AIに任せたのは、主に コーディングと構造化。自分がやったのは コンセプト、コピーライティング、ディレクション

重要だったのは、最初にデザインシステムを厳密に定義したこと。CSS変数、フォント、間隔のルールをCSSファイルに書き込んでおけば、AIはそのルールに従ってコンポーネントを量産できる。ルールが曖昧だと、ページごとにデザインがブレる。

数字で振り返る

項目
総ページ数20ページ(日英各10)
コンポーネント数5(Header, Footer, SEO, Layout, TOC)
開発期間1日
エンジニア0人
デザイナー0人
ホスティング費月額0円(Cloudflare Pages無料枠)
Lighthouse Performance95+

やってわかった限界

万能ではない。

  • コピーライティングはAIに任せきれない — ANDOORのトーン「断言・短文・実体験ベース」を再現するには、人間が書いて見せる必要がある
  • 画像生成は別軸 — ロゴやOGP画像はFigmaで自作した。
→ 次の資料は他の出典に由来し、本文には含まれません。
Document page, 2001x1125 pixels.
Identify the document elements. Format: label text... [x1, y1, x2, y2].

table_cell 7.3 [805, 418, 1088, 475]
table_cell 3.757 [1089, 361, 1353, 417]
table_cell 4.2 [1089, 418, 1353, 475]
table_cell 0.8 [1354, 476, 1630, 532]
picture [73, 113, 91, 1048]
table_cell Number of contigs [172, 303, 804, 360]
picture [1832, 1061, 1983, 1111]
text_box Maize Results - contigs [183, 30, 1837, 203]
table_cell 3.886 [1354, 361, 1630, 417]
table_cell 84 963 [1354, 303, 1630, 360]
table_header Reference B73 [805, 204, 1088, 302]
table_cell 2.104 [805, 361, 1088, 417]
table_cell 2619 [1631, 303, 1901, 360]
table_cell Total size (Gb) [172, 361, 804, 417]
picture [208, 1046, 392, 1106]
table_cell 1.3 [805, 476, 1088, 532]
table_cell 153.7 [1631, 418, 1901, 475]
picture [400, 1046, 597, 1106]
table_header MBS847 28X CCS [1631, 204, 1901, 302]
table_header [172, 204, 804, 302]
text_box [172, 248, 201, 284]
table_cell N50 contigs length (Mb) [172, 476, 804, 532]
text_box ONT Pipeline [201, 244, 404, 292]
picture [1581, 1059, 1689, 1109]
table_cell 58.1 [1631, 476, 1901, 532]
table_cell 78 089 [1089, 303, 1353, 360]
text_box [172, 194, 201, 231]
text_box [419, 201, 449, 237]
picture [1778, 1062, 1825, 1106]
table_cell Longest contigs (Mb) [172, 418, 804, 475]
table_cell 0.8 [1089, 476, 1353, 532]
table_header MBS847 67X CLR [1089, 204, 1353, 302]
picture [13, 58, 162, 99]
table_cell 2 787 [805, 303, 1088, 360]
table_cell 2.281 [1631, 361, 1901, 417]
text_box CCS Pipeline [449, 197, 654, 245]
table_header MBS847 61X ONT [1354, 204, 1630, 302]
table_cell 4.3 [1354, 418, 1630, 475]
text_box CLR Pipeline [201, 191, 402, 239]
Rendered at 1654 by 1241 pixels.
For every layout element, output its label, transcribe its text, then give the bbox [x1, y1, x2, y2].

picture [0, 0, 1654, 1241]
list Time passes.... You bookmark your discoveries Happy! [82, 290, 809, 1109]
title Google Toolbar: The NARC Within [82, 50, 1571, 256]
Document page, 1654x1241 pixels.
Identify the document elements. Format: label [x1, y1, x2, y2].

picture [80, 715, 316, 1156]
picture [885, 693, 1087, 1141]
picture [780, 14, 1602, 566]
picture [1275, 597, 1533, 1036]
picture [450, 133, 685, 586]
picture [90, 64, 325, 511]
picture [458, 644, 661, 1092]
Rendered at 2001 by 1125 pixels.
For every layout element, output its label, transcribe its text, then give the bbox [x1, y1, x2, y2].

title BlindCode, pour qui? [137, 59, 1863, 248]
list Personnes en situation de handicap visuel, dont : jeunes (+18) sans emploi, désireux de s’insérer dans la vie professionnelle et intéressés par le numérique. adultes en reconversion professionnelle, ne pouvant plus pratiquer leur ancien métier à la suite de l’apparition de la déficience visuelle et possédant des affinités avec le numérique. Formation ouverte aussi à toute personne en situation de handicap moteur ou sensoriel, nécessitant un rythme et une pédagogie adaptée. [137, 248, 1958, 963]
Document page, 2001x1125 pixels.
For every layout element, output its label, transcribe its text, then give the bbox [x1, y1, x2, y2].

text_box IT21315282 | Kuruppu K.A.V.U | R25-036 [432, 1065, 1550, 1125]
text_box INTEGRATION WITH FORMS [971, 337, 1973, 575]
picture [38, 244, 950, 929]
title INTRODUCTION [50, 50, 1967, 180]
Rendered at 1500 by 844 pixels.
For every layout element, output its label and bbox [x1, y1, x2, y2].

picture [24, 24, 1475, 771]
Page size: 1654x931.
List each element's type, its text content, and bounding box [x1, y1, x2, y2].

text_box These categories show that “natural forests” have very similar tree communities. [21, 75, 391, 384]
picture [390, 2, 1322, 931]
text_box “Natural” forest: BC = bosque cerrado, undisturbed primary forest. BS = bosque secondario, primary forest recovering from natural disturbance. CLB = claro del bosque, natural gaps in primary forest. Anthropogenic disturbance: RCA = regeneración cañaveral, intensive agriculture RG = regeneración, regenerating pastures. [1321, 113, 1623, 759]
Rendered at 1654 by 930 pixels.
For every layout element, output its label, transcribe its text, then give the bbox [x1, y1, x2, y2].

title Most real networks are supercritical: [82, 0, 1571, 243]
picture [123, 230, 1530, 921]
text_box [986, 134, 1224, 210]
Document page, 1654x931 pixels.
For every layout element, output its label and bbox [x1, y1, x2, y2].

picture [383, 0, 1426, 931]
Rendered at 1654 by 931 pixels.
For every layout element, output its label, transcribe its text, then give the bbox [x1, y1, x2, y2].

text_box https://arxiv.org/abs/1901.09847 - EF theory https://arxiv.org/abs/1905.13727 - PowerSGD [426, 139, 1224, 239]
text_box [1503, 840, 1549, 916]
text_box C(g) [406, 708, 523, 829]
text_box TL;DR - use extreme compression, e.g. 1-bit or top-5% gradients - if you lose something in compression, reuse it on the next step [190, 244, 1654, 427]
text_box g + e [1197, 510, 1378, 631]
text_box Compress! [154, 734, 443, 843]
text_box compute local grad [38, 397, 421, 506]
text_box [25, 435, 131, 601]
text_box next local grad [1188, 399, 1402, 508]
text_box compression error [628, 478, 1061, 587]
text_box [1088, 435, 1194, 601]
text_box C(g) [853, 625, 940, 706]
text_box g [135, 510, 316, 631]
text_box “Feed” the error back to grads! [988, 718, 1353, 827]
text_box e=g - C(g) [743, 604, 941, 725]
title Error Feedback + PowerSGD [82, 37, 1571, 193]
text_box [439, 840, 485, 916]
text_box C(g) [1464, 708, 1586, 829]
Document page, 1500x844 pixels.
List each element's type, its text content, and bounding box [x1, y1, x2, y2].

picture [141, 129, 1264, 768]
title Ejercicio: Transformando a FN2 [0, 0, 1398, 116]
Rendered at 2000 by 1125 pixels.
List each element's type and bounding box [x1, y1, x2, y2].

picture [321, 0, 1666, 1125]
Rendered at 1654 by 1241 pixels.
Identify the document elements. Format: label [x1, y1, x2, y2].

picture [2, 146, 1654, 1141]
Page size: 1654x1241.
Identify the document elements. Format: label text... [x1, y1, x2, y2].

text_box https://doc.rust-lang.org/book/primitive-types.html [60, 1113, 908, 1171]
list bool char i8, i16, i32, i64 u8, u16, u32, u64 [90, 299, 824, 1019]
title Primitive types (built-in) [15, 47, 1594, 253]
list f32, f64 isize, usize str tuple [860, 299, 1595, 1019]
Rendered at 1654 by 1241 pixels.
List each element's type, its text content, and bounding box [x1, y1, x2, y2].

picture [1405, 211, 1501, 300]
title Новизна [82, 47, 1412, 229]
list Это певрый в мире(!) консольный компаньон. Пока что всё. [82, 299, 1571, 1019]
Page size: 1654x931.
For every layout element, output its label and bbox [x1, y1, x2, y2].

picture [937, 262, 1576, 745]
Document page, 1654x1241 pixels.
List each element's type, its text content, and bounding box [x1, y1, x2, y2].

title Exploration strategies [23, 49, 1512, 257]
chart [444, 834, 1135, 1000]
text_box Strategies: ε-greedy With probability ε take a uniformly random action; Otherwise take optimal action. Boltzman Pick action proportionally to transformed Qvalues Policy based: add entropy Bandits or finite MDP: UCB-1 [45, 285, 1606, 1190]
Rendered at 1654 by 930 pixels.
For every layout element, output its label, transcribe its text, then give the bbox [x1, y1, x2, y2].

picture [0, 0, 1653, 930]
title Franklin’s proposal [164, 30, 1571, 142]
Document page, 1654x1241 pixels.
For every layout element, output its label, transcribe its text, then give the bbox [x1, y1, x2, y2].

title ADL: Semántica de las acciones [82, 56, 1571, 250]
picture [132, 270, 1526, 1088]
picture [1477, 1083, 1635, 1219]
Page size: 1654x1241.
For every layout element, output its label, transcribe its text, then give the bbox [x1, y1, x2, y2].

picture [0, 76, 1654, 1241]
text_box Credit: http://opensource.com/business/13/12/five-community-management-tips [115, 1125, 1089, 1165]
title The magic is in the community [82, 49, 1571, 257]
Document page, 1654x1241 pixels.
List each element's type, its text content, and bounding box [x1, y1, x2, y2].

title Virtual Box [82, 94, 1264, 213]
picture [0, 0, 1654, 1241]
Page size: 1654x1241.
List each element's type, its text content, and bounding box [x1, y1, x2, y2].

テキストベースのAIではカバーできない領域
  • レスポンシブの微調整 — 大枠はAIが作れるが、768px以下の細かい調整は目視確認しながら人間が詰める必要があった

まとめ

コーポレートサイトをAIと1日で作った。これは「AIがすごい」という話ではない。10年以上Web制作をやってきた人間が、AIをツールとして正しく使った結果、こうなったという話だ。

AIは指示の精度に比例してアウトプットの質が変わる。デザインシステムを定義できるのも、コンポーネント分割の粒度を判断できるのも、制作経験があるからだ。

逆に言えば、その経験さえあれば、もうチームを組まなくても1日で本番レベルのサイトが作れる。これが2026年の現実だ。